I am still taking the domperidone and am still taking 2 10mg pills 3 x a day as I have for the majority of the time since I started it. The pediatrician doesn't want me to stop taking it or lower my dose yet because we are worried that my supply will drop with it and not sure if we want to mess with that. I have been making oatmeal bars with brewers yeast and flax in them(like lactation cookies) and was taking, but now finished, with these horrible tasting more milk herbal supplement drops in hopes to increase my milk. We think I am probably averaging about 24-26 ounces a day. I have been pumping at night so Dereck can bottle feed him, and every 3-4 hours I get about 3-4 ounces. So averaging about an ounce an hour. I really wish I could get back up to the 35 ounces a day I was getting when I was pumping and donating.
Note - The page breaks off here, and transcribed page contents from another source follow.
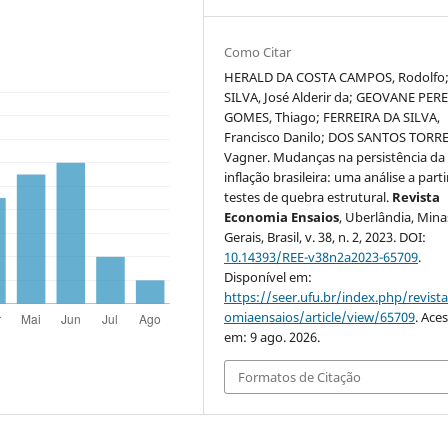
Como Citar
HERALD DA COSTA CAMPOS, Rodolfo
SILVA, José Alderir da; GEOVANE PER
GOMES, Thiago; FERREIRA DA SILVA,
Francisco Danilo; DOS SANTOS TORRE
Vagner. Mudanças na persistência da
inflação brasileira: uma análise a parti
testes de quebra estrutural.
Revista
Economia Ensaios
, Uberlândia, Mina
Gerais, Brasil, v. 38, n. 2, 2023. DOI:
10.14393/REE-v38n2a2023-65709
.
Disponível em:
https://seer.ufu.br/index.php/revist
omiaensaios/article/view/65709
. Ace
em: 9 ago. 2026.
Formatos de Citação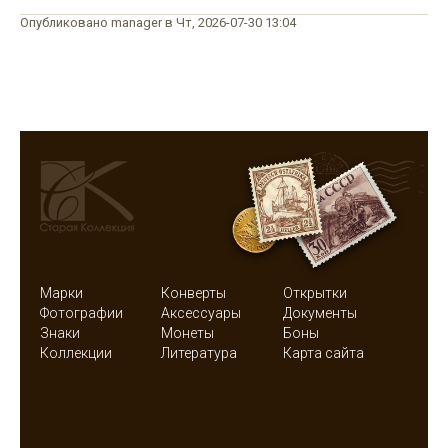
Опубликовано manager в Чт, 2026-07-30 13:04
Марки
Конверты
Открытки
Фотографии
Аксессуары
Документы
Знаки
Монеты
Боны
Коллекции
Литература
Карта сайта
Although I know it took time to build up to that as well. If we have to use some donor milk or even supplement one feeding a day, or even doing the specialty formula we are doing now, I know it won't be the end of the world. I am glad I have been able to provide him with as much breast milk as he has gotten.
I am still working on and updating a post that I will save in the Baby Via Gestational Carrier Journey tab for others who may be venturing down this inducing lactation road. Also in this tab I have included all links to posts relating to my gestational carrier journey along with a cost summary of doing this.
|My little pumpkin, I mean owl, all dressed up for Halloween. This was Evelynn's. I am glad Max was able to wear it.|
October 15th Wave of Light for Stillbirth and Infant Loss Remembrance Day. Remembering my sweet Liam and Evelynn always, along with all other babies gone too soon.